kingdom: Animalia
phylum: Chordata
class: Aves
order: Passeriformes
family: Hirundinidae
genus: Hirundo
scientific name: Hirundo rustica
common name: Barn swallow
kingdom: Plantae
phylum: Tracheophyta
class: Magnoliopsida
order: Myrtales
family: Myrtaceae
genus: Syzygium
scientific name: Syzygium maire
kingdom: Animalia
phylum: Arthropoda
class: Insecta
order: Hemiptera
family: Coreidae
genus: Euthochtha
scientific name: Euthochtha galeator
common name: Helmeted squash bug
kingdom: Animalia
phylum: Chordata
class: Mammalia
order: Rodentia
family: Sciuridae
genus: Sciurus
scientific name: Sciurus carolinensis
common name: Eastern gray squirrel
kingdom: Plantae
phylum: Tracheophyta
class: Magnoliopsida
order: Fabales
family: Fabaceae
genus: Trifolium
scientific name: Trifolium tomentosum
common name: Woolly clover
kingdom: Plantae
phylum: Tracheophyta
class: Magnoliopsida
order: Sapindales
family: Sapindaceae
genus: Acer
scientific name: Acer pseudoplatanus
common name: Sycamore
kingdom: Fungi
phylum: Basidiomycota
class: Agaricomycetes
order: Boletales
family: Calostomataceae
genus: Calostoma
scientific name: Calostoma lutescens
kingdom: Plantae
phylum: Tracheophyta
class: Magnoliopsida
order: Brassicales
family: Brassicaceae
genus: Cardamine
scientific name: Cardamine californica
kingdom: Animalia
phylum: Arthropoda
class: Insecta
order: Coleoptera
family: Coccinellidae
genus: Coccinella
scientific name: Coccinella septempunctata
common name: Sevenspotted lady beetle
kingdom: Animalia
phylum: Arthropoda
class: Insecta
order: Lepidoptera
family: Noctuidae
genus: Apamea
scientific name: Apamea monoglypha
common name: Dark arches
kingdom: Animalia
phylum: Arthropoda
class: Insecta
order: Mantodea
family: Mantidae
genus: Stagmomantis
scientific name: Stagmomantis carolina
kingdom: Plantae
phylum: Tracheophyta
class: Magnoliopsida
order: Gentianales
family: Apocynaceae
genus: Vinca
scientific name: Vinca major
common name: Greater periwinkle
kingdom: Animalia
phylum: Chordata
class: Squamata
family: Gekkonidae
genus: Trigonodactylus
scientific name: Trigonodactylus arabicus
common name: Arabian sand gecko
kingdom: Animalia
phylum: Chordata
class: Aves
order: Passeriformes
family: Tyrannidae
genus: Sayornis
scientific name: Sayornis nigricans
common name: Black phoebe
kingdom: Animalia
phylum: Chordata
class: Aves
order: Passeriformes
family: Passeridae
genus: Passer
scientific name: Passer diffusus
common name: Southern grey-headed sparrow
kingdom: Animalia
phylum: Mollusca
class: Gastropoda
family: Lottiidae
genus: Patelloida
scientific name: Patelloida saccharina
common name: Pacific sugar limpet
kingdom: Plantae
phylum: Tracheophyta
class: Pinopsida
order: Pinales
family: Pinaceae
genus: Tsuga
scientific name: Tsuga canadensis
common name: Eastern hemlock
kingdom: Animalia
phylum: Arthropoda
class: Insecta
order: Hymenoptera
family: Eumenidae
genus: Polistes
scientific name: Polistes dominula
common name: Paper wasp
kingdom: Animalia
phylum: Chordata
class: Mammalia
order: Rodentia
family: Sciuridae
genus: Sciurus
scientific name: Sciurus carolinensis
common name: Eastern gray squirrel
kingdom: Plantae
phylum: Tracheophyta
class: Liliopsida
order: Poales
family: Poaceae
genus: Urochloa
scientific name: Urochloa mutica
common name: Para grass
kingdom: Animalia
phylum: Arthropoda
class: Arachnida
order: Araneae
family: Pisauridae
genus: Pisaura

# # # #

- What to do: Copy out the lines above word for word, from the first to the last.

- Reply to the task:
kingdom: Animalia
phylum: Chordata
class: Aves
order: Passeriformes
family: Hirundinidae
genus: Hirundo
scientific name: Hirundo rustica
common name: Barn swallow
kingdom: Plantae
phylum: Tracheophyta
class: Magnoliopsida
order: Myrtales
family: Myrtaceae
genus: Syzygium
scientific name: Syzygium maire
kingdom: Animalia
phylum: Arthropoda
class: Insecta
order: Hemiptera
family: Coreidae
genus: Euthochtha
scientific name: Euthochtha galeator
common name: Helmeted squash bug
kingdom: Animalia
phylum: Chordata
class: Mammalia
order: Rodentia
family: Sciuridae
genus: Sciurus
scientific name: Sciurus carolinensis
common name: Eastern gray squirrel
kingdom: Plantae
phylum: Tracheophyta
class: Magnoliopsida
order: Fabales
family: Fabaceae
genus: Trifolium
scientific name: Trifolium tomentosum
common name: Woolly clover
kingdom: Plantae
phylum: Tracheophyta
class: Magnoliopsida
order: Sapindales
family: Sapindaceae
genus: Acer
scientific name: Acer pseudoplatanus
common name: Sycamore
kingdom: Fungi
phylum: Basidiomycota
class: Agaricomycetes
order: Boletales
family: Calostomataceae
genus: Calostoma
scientific name: Calostoma lutescens
kingdom: Plantae
phylum: Tracheophyta
class: Magnoliopsida
order: Brassicales
family: Brassicaceae
genus: Cardamine
scientific name: Cardamine californica
kingdom: Animalia
phylum: Arthropoda
class: Insecta
order: Coleoptera
family: Coccinellidae
genus: Coccinella
scientific name: Coccinella septempunctata
common name: Sevenspotted lady beetle
kingdom: Animalia
phylum: Arthropoda
class: Insecta
order: Lepidoptera
family: Noctuidae
genus: Apamea
scientific name: Apamea monoglypha
common name: Dark arches
kingdom: Animalia
phylum: Arthropoda
class: Insecta
order: Mantodea
family: Mantidae
genus: Stagmomantis
scientific name: Stagmomantis carolina
kingdom: Plantae
phylum: Tracheophyta
class: Magnoliopsida
order: Gentianales
family: Apocynaceae
genus: Vinca
scientific name: Vinca major
common name: Greater periwinkle
kingdom: Animalia
phylum: Chordata
class: Squamata
family: Gekkonidae
genus: Trigonodactylus
scientific name: Trigonodactylus arabicus
common name: Arabian sand gecko
kingdom: Animalia
phylum: Chordata
class: Aves
order: Passeriformes
family: Tyrannidae
genus: Sayornis
scientific name: Sayornis nigricans
common name: Black phoebe
kingdom: Animalia
phylum: Chordata
class: Aves
order: Passeriformes
family: Passeridae
genus: Passer
scientific name: Passer diffusus
common name: Southern grey-headed sparrow
kingdom: Animalia
phylum: Mollusca
class: Gastropoda
family: Lottiidae
genus: Patelloida
scientific name: Patelloida saccharina
common name: Pacific sugar limpet
kingdom: Plantae
phylum: Tracheophyta
class: Pinopsida
order: Pinales
family: Pinaceae
genus: Tsuga
scientific name: Tsuga canadensis
common name: Eastern hemlock
kingdom: Animalia
phylum: Arthropoda
class: Insecta
order: Hymenoptera
family: Eumenidae
genus: Polistes
scientific name: Polistes dominula
common name: Paper wasp
kingdom: Animalia
phylum: Chordata
class: Mammalia
order: Rodentia
family: Sciuridae
genus: Sciurus
scientific name: Sciurus carolinensis
common name: Eastern gray squirrel
kingdom: Plantae
phylum: Tracheophyta
class: Liliopsida
order: Poales
family: Poaceae
genus: Urochloa
scientific name: Urochloa mutica
common name: Para grass
kingdom: Animalia
phylum: Arthropoda
class: Arachnida
order: Araneae
family: Pisauridae
genus: Pisaura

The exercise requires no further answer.